In interviews, Terry came across as humble and kind; onstage, his flair for the dramatic and penchant for the occult made each performance shine. "I personally am extremely proud of everything we have ever done," Terry told the Metal Crypt zine in 2006. "There are very few songs written by Al and I that we haven't used in some way shape or form. I can still listen to early-recorded tracks and think "I really love that bit" or "That has come out exactly how I had envisaged it at the time and it still stands up"! It's usually a case that many artists in different fields secretly feel that their work is never quite finished and just needs a few more slight alterations. I have never felt that with ours, I wouldn't change anything so that has got to say something about how I feel about it."

His passion for Pagan Altar's music showed in the care he took writing his artful, evocative lyrics and cultivating his then-unorthodox vocal delivery; bear in mind that Pagan Altar first materialized in the late Seventies, at the crossroads of witchy 70s rock and what would become the New Wave of British Heavy metal. While their peers were preoccupied with bombastic harmonies, punk rock energy, and air raid vocals, Pagan Altar trod a less-traveled path. Much like their kindred spirits Witchfinder General or sonic forebears Black Sabbath, their emphasis lay on the slow-burning power of the riffs themselves. Heavy with eldritch folk vibes and guided by Terry's nasal wail, the slow, grandiose songs they wrote were a perfect bridge between 70s proto-doom and gritty 80s NWOBHM, and hold up beautifully decades after their inception. There's a timeless quality to Pagan Altar, and it's easy to understand how a bootlegged demo tape of their earliest rumblings could inspire a whole new generation of doom lovers.

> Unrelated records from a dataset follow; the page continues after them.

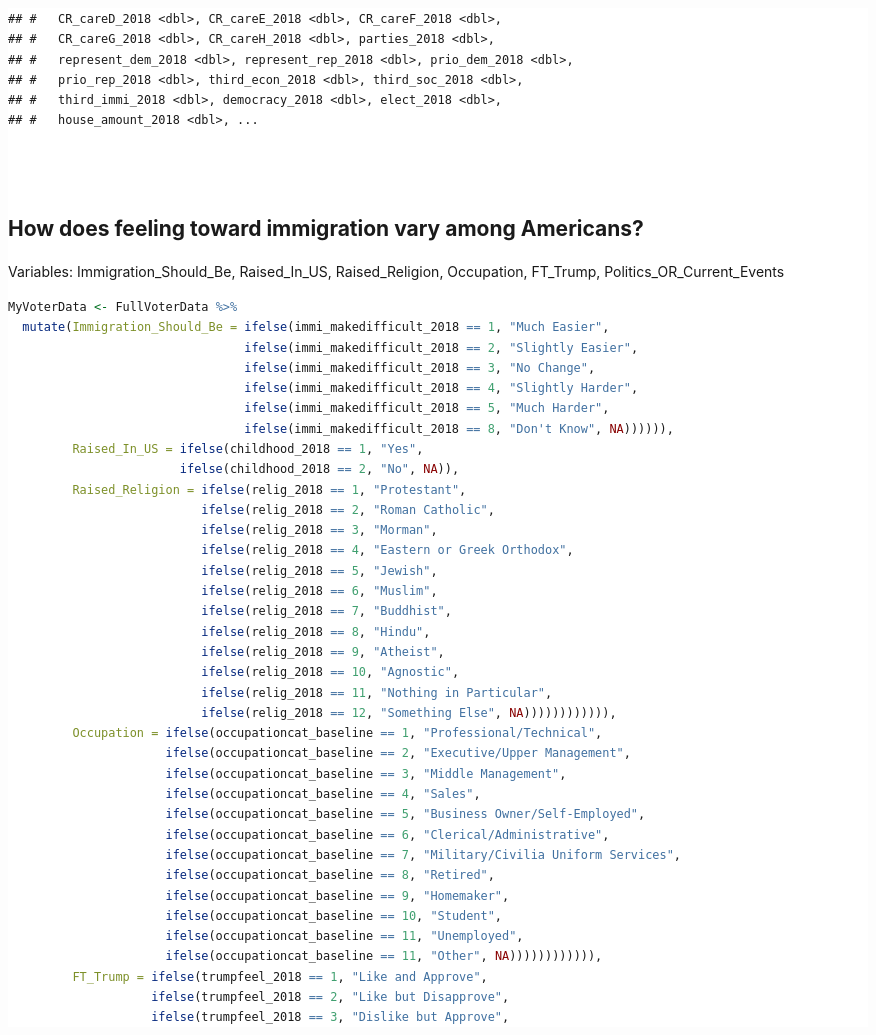     ## #   CR_careD_2018 <dbl>, CR_careE_2018 <dbl>, CR_careF_2018 <dbl>,
    ## #   CR_careG_2018 <dbl>, CR_careH_2018 <dbl>, parties_2018 <dbl>,
    ## #   represent_dem_2018 <dbl>, represent_rep_2018 <dbl>, prio_dem_2018 <dbl>,
    ## #   prio_rep_2018 <dbl>, third_econ_2018 <dbl>, third_soc_2018 <dbl>,
    ## #   third_immi_2018 <dbl>, democracy_2018 <dbl>, elect_2018 <dbl>,
    ## #   house_amount_2018 <dbl>, ...

<br> <br>

## How does feeling toward immigration vary among Americans?

Variables: Immigration\_Should\_Be, Raised\_In\_US, Raised\_Religion,
Occupation, FT\_Trump, Politics\_OR\_Current\_Events

  

``` r
MyVoterData <- FullVoterData %>% 
  mutate(Immigration_Should_Be = ifelse(immi_makedifficult_2018 == 1, "Much Easier",
                                 ifelse(immi_makedifficult_2018 == 2, "Slightly Easier",
                                 ifelse(immi_makedifficult_2018 == 3, "No Change",
                                 ifelse(immi_makedifficult_2018 == 4, "Slightly Harder",
                                 ifelse(immi_makedifficult_2018 == 5, "Much Harder",
                                 ifelse(immi_makedifficult_2018 == 8, "Don't Know", NA)))))),
         Raised_In_US = ifelse(childhood_2018 == 1, "Yes",
                        ifelse(childhood_2018 == 2, "No", NA)),
         Raised_Religion = ifelse(relig_2018 == 1, "Protestant",
                           ifelse(relig_2018 == 2, "Roman Catholic",
                           ifelse(relig_2018 == 3, "Morman",
                           ifelse(relig_2018 == 4, "Eastern or Greek Orthodox",
                           ifelse(relig_2018 == 5, "Jewish",
                           ifelse(relig_2018 == 6, "Muslim",
                           ifelse(relig_2018 == 7, "Buddhist",
                           ifelse(relig_2018 == 8, "Hindu",
                           ifelse(relig_2018 == 9, "Atheist",
                           ifelse(relig_2018 == 10, "Agnostic",
                           ifelse(relig_2018 == 11, "Nothing in Particular",
                           ifelse(relig_2018 == 12, "Something Else", NA)))))))))))),
         Occupation = ifelse(occupationcat_baseline == 1, "Professional/Technical",
                      ifelse(occupationcat_baseline == 2, "Executive/Upper Management",
                      ifelse(occupationcat_baseline == 3, "Middle Management",
                      ifelse(occupationcat_baseline == 4, "Sales",
                      ifelse(occupationcat_baseline == 5, "Business Owner/Self-Employed",
                      ifelse(occupationcat_baseline == 6, "Clerical/Administrative",
                      ifelse(occupationcat_baseline == 7, "Military/Civilia Uniform Services",
                      ifelse(occupationcat_baseline == 8, "Retired",
                      ifelse(occupationcat_baseline == 9, "Homemaker",
                      ifelse(occupationcat_baseline == 10, "Student",
                      ifelse(occupationcat_baseline == 11, "Unemployed",
                      ifelse(occupationcat_baseline == 11, "Other", NA)))))))))))),
         FT_Trump = ifelse(trumpfeel_2018 == 1, "Like and Approve",
                    ifelse(trumpfeel_2018 == 2, "Like but Disapprove",
                    ifelse(trumpfeel_2018 == 3, "Dislike but Approve",
```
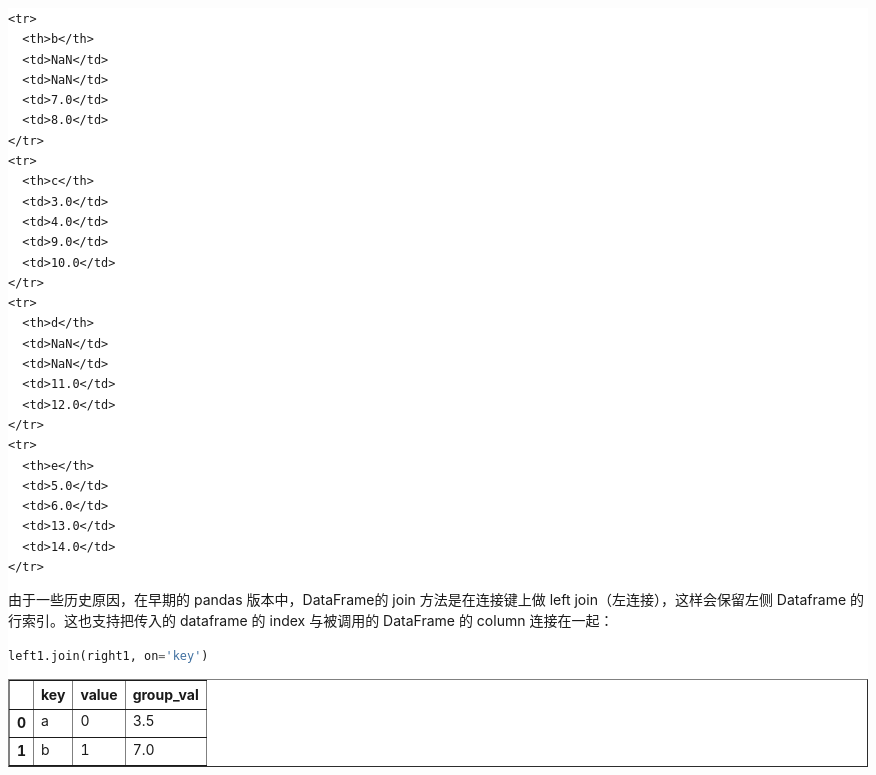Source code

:     <tr>
      <th>b</th>
      <td>NaN</td>
      <td>NaN</td>
      <td>7.0</td>
      <td>8.0</td>
    </tr>
    <tr>
      <th>c</th>
      <td>3.0</td>
      <td>4.0</td>
      <td>9.0</td>
      <td>10.0</td>
    </tr>
    <tr>
      <th>d</th>
      <td>NaN</td>
      <td>NaN</td>
      <td>11.0</td>
      <td>12.0</td>
    </tr>
    <tr>
      <th>e</th>
      <td>5.0</td>
      <td>6.0</td>
      <td>13.0</td>
      <td>14.0</td>
    </tr>
  </tbody>
</table>
</div>



由于一些历史原因，在早期的 pandas 版本中，DataFrame的 join 方法是在连接键上做 left join（左连接），这样会保留左侧 Dataframe 的行索引。这也支持把传入的 dataframe 的 index 与被调用的 DataFrame 的 column 连接在一起：


```Python
left1.join(right1, on='key')
```




<div>
<table border="1" class="dataframe">
  <thead>
    <tr style="text-align: right;">
      <th></th>
      <th>key</th>
      <th>value</th>
      <th>group_val</th>
    </tr>
  </thead>
  <tbody>
    <tr>
      <th>0</th>
      <td>a</td>
      <td>0</td>
      <td>3.5</td>
    </tr>
    <tr>
      <th>1</th>
      <td>b</td>
      <td>1</td>
      <td>7.0</td>
    </tr>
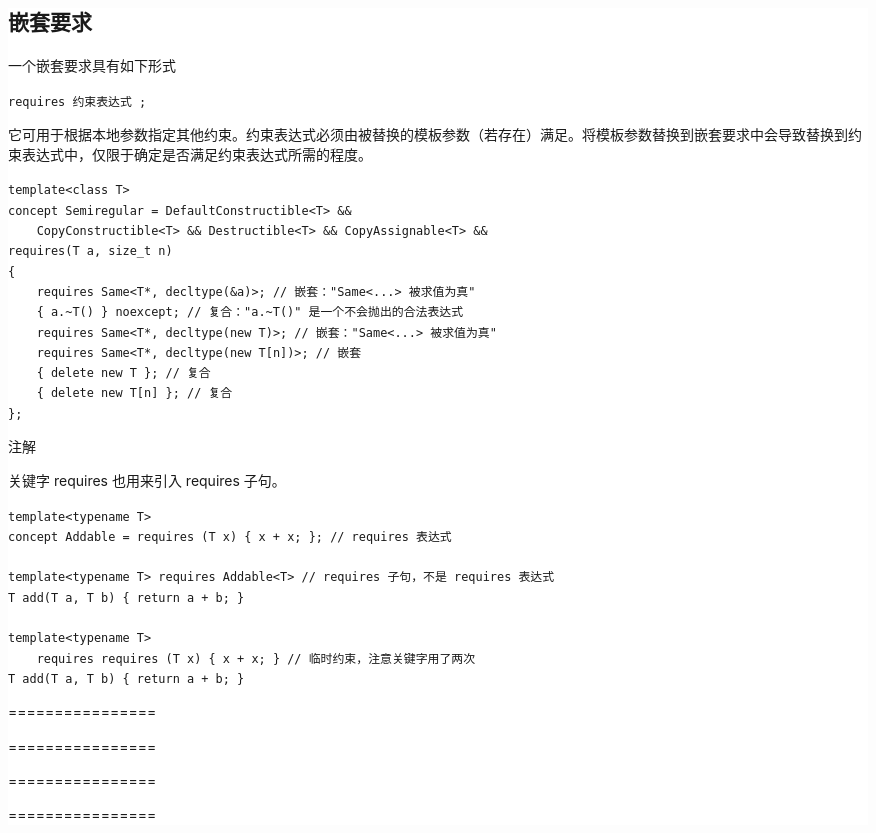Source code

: ## 嵌套要求
一个嵌套要求具有如下形式
```
requires 约束表达式 ;
``` 		

它可用于根据本地参数指定其他约束。约束表达式必须由被替换的模板参数（若存在）满足。将模板参数替换到嵌套要求中会导致替换到约束表达式中，仅限于确定是否满足约束表达式所需的程度。 

```
template<class T>
concept Semiregular = DefaultConstructible<T> &&
    CopyConstructible<T> && Destructible<T> && CopyAssignable<T> &&
requires(T a, size_t n)
{  
    requires Same<T*, decltype(&a)>; // 嵌套："Same<...> 被求值为真"
    { a.~T() } noexcept; // 复合："a.~T()" 是一个不会抛出的合法表达式
    requires Same<T*, decltype(new T)>; // 嵌套："Same<...> 被求值为真"
    requires Same<T*, decltype(new T[n])>; // 嵌套
    { delete new T }; // 复合
    { delete new T[n] }; // 复合
};
```

注解

关键字 requires 也用来引入 requires 子句。 
```
template<typename T>
concept Addable = requires (T x) { x + x; }; // requires 表达式
 
template<typename T> requires Addable<T> // requires 子句，不是 requires 表达式
T add(T a, T b) { return a + b; }
 
template<typename T>
    requires requires (T x) { x + x; } // 临时约束，注意关键字用了两次
T add(T a, T b) { return a + b; }
```











================


================


================

================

Though the kind of "classic" doom sound that Pagan Altar has always sworn by is now fairly commonplace, its widespread appeal shows how much they've influenced the evolution of doom and heavy metal in general. In a perverse echo of Saint Vitus' much-loved misfit anthem, Pagan Altar was born too early. The band was formed by Terry and Alan in 1978, and only managed to release a single self-titled cassette tape before disbanding in 1985, but that was enough to make an impact. The Pagan Altar tape proliferated thanks to eager tape traders and bootleggers, and was given a proper release (newly christened Volume I ) by Oracle Records in 1998. The band's 2004 reformation was a direct—and incredulous—response to Terry and Alan's discovery that copies of their recordings were being sold online for insane prices. The reunion yielded several highly-regarded releases: 2004's Time Lord EP and the Lords of Hypocrisy album, which consisted of re-recorded, previously unreleased material, 2005's Judgement of the Dead, and 2006's Mythical and Magical. Though Terry was hit with several serious medical issues over the years, he and the rest of the band kept their spirits high, seemingly delighted at winning a second chance at glory.

That enthisiasm manifested onstage when Pagan Altar began performing live at select festivals in the UK and Europe—I first saw them in 2009, at London's British Steel IV—and finally made it over to North America to play Noctis Metal Fest and Maryland Deathfest in 2013. During that period, they released two splits—one with Jex Thoth, and another with Mirror of Deception—and a seven-inch single featuring two new songs. At that point in time, Pagan Altar had begun work on a new album, offering an update in 2014 that hinted towards its completion. The band have not offered any updates since, but it stands to reason that we'll soon be given the chance to hear Terry Jones' voice one last time.

Our sincerest condolences to his family, friends, and fans. May he rest in peace.